-- Begin Selected text --
Lindsay Weinstein (born February 18, 2000) is an American pair skater. With partner Jacob Simon, she won the junior silver medal at the 2016 U.S. Championships and placed 9th at the 2016 World Junior Championships.

Personal life 
Lindsay Weinstein was born February 18, 2000, in Evanston, Illinois. Formerly a student at Aptakisic Junior High School, she enrolled at Keystone Academy in 2015.

Career 
Weinstein began skating in 2003.

Partnership with Simon 
Weinstein and Simon began their partnership in April 2013 at Twin Rinks Ice Pavilion in Buffalo Grove, Illinois. Competing on the novice level, they won the pewter medal (fourth place) at the 2014 U.S. Championships.

The pair's ISU Junior Grand Prix (JGP) debut came in the 2014–15 season; they placed 5th in Ostrava, Czech Republic, and 7th in Dresden, Germany. At the 2015 U.S. Championships, they finished fourth on the junior level. They were coached by Jeremy Allen and Kristen Mita in Illinois.
-- End Selected text --
-- Begin Listed records --
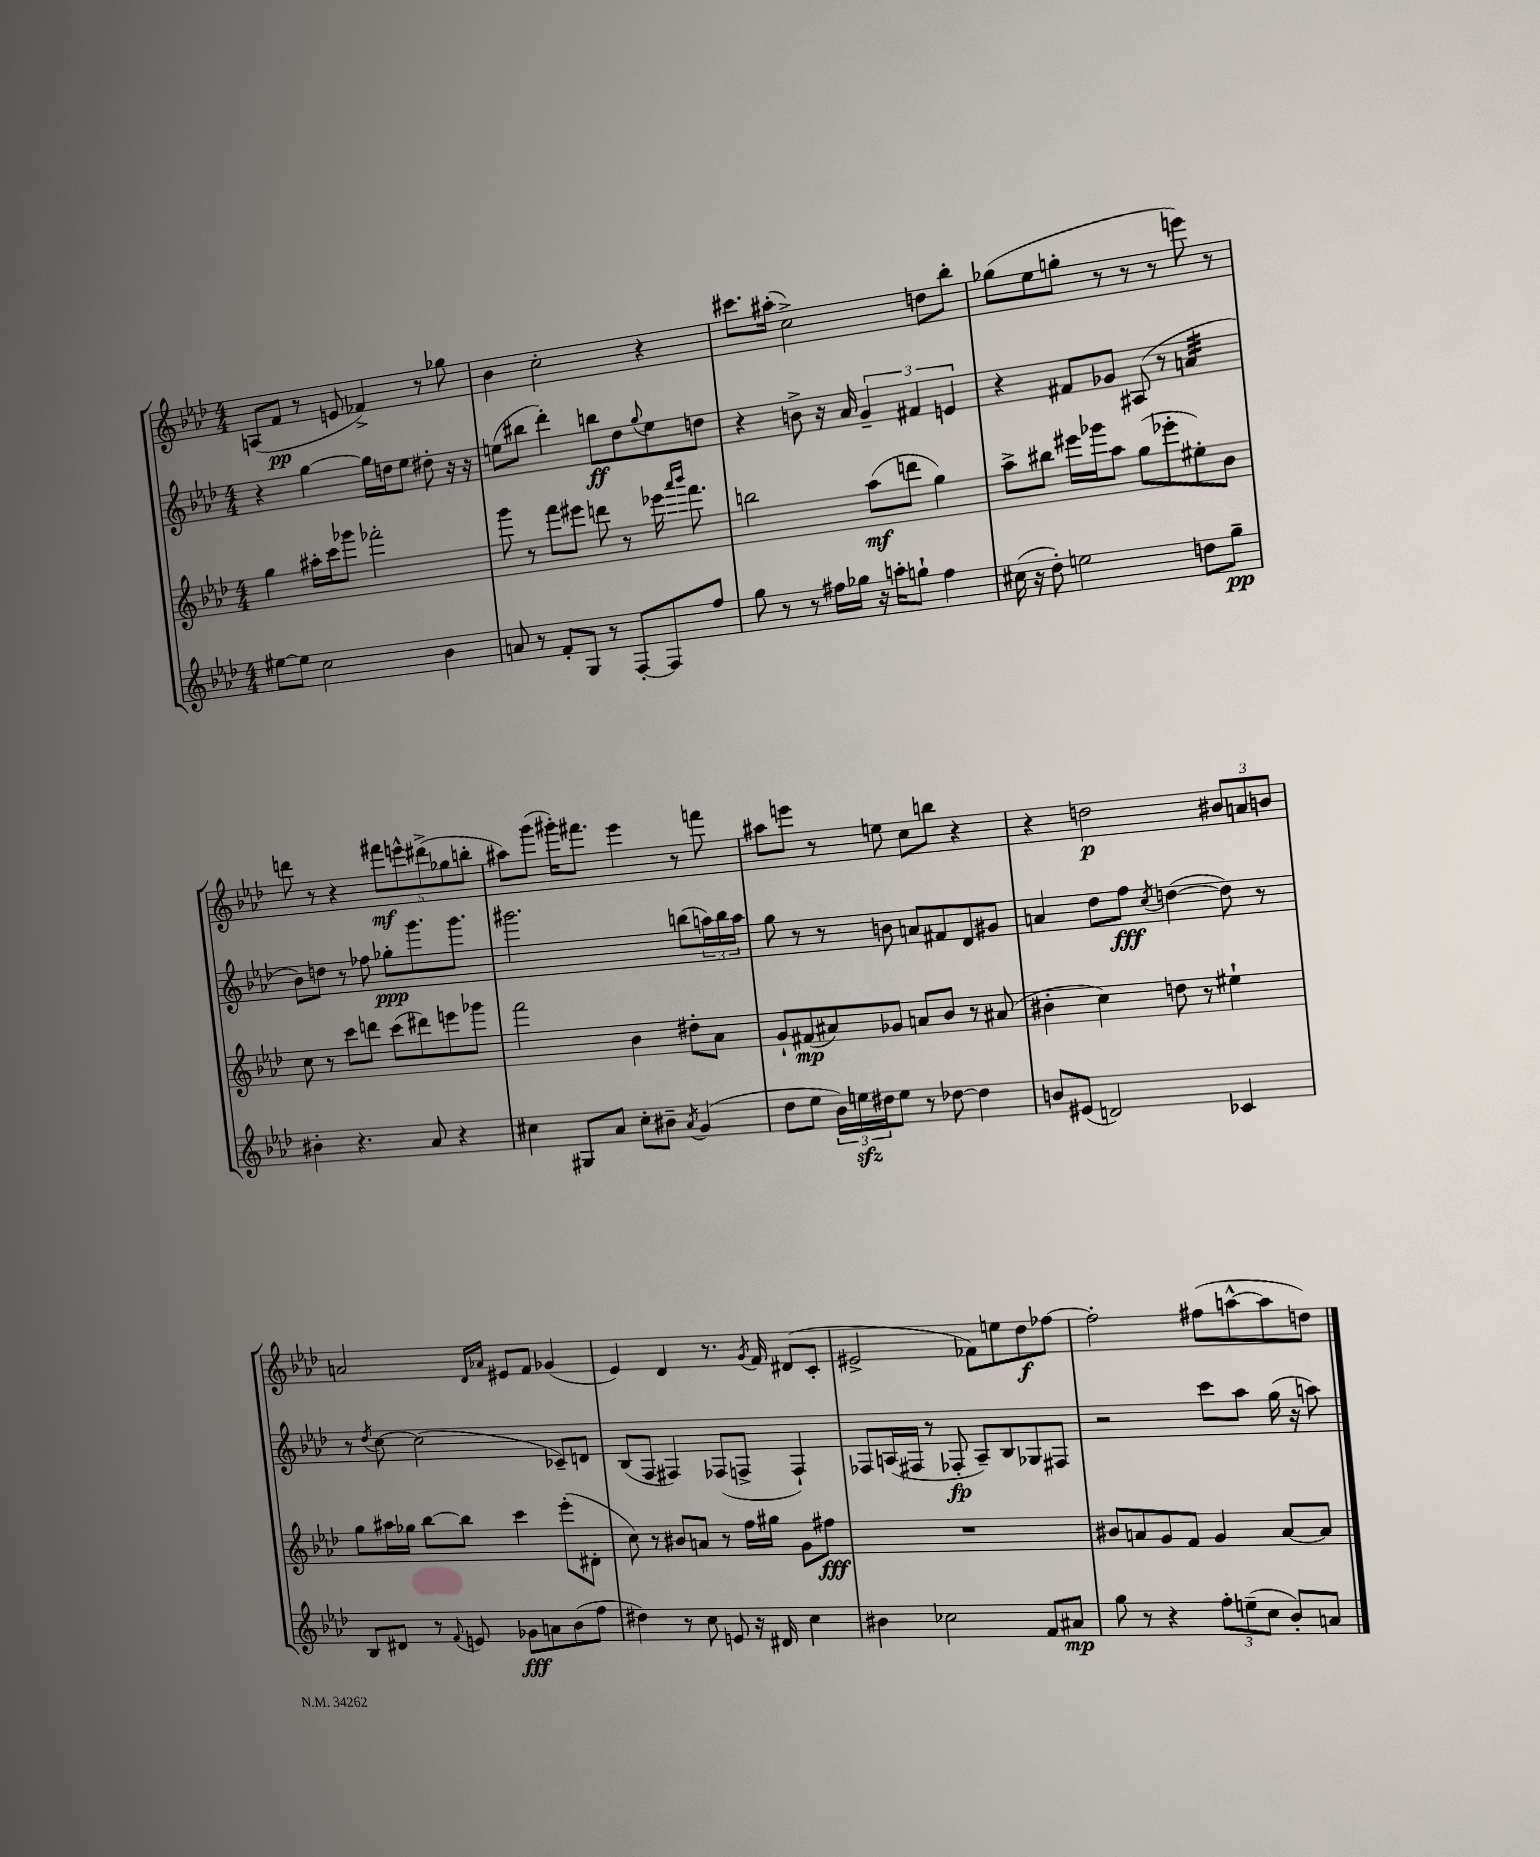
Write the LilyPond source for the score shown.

<<
\new StaffGroup <<
\new Staff = "s0" {
    \clef treble \key aes \major \numericTimeSignature \time 4/4
    a8( f'8\pp r8 e'8 fes'4->) r8 ges''8 |
    bes'4 c''2-. r4 |
    cis'''8. ais''16-.( c''2->) d''8 bes''8-. |
    ges''8( ees''8 g''8-. r8 r8 r8 e'''8) r8 |
    d'''8 r8 r4 \tuplet 5/4 { fis'''8\mf e'''8-^ dis'''8->( ges''8 b''8-. } |
    ais''8) g'''8( gis'''16-.) fis'''8. ees'''4 r8 f'''8 |
    ais''8 e'''8 r8 e''8 c''8 b''8 r4 |
    r4 d''2\p \tuplet 3/2 { bis'8 a'8 b'8 } |
    a'2 \grace { des'16 aes'16 } eis'8 f'8 ges'4( |
    ees'4) des'4 r8. \acciaccatura { g'8 } f'16 dis'8( c'8-. |
    eis'2-> fes'8) e''8 des''8\f fes''8~ |
    fes''2-. fis''8( a''8~-^ a''8 d''8) \bar "|." |
}
\new Staff = "s1" {
    \clef treble \key aes \major \numericTimeSignature \time 4/4
    r4 g''4~ g''16 d''16 ees''8 dis''8-. r16 r16 |
    e''8( bis''8 des'''4-.) b''8\ff des''8 \appoggiatura { g''8 } e''8 d''8 |
    r4 b'8-> r16 aes'16 \tuplet 3/2 { g'4-- fis'4 e'4 } |
    r4 fis'8 ges'8 ais8( r8 a'4:32 |
    bes'8) d''8 r8 fes''8 ges''8-.\ppp g'''8. g'''8. |
    gis'''2. b''8( \tuplet 3/2 { a''16) b''16 a''16 } |
    g''8 r8 r8 b'8 a'8 fis'8 des'8 gis'8 |
    a'4 des''8 f''8\fff \acciaccatura { c''8 } d''4~( d''8) r8 |
    r8 \acciaccatura { des''8 } c''8~ c''2( ces'8--) d'8 |
    bes8( f8 fis4) fes8( f8-> f4-!) |
    fes8 a16( fis16 r8 fes8-.\fp a8--) bes8 ges8 fis8 |
    r2 c'''8 aes''8 g''16( r16 a''8) \bar "|." |
}
\new Staff = "s2" {
    \clef treble \key aes \major \numericTimeSignature \time 4/4
    g''4 ais''16-. c'''16 ges'''8 fes'''2-. |
    g'''8 r8 f'''8 eis'''8 d'''8 r8 ees'''16 \grace { aes'''16 bes'''16 } f'''8. |
    b''2 aes''8\mf( d'''8 g''4) |
    aes''8-> bis''8 eis'''16 ges'''16 aes''8 g''8( ees'''8-. eis''8-.) bes'8 |
    c''8 r8 c'''8 d'''8 c'''8( dis'''8) e'''8 ges'''8 |
    f'''2 bes'4 dis''8-. aes'8 |
    g'8-! fis'8\mp( ais'8) ges'8 a'8 bes'8 r8 ais'8( |
    bis'4-. c''4) d''8 r8 eis''4-! |
    g''8 ais''16 ges''16 bes''8~ bes''8 c'''4 ees'''8-.( dis'8-. |
    c''8) r8 bis'8 a'8 r8 f''16 gis''16 g'8 fis''8\fff |
    R1 |
    bis'8 a'8 g'8 f'8 g'4 a'8~ a'8 \bar "|." |
}
\new Staff = "s3" {
    \clef treble \key aes \major \numericTimeSignature \time 4/4
    eis''8~ eis''8 c''2 bes'4 |
    a'8 r8 f'8-. g8 r8 f8~-. f8 f''8 |
    g''8 r8 r8 fis''16 ges''16 r16 a''16-. g''8-! fis''4 |
    cis''16( r16 des''8-.) e''2 d''8 g''8--\pp |
    bis'4-. r4. aes'8 r4 |
    cis''4 gis8 aes'8 cis''8-. bis'8-- \acciaccatura { aes'8 } g'4( |
    des''8 ees''8 \tuplet 3/2 { bes'16) e''16\sfz dis''16 } e''8 r8 des''8~ des''4 |
    b'8 eis'8( d'2) ces'4 |
    bes8 dis'8 r8 \appoggiatura { f'8 } e'8 ges'8\fff a'8 bes'8( f''8 |
    dis''4) r8 c''8 e'8 r16 dis'16 c''4 |
    bis'4 ces''2 f'8 ais'8\mp |
    g''8 r8 r4 \tuplet 3/2 { f''8-. e''8--( c''8 } bes'8-.) a'8 \bar "|." |
}
>>
>>
\layout { \context { \Score \remove "Bar_number_engraver" } }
-- End Listed records --
Stated exercise 1: Please extract the passage of the Lindsay Weinstein article starting at "Lindsay Weinstein (born" and ending at "2014 U.S. Championships.".
Stated exercise 2: According to the Lindsay Weinstein article, at which rink did Weinstein and Simon begin their partnership?
Stated exercise 3: Proceed with the Lindsay Weinstein article, picking up after its final sentence.

Written answer 1:
Lindsay Weinstein (born February 18, 2000) is an American pair skater. With partner Jacob Simon, she won the junior silver medal at the 2016 U.S. Championships and placed 9th at the 2016 World Junior Championships.

Personal life 
Lindsay Weinstein was born February 18, 2000, in Evanston, Illinois. Formerly a student at Aptakisic Junior High School, she enrolled at Keystone Academy in 2015.

Career 
Weinstein began skating in 2003.

Partnership with Simon 
Weinstein and Simon began their partnership in April 2013 at Twin Rinks Ice Pavilion in Buffalo Grove, Illinois. Competing on the novice level, they won the pewter medal (fourth place) at the 2014 U.S. Championships.

Written answer 2: Twin Rinks Ice Pavilion in Buffalo Grove, Illinois.

Written answer 3:
In the summer of 2015, Weinstein/Simon moved to Colorado Springs, Colorado, where they are coached by Dalilah Sappenfield and Drew Meekins. They won the junior silver medal at the 2016 U.S. Championships and were named in the U.S. team to the 2016 World Junior Championships in Debrecen. The pair finished 9th overall in Hungary after placing 8th in both segments.

Programs 
(with Simon)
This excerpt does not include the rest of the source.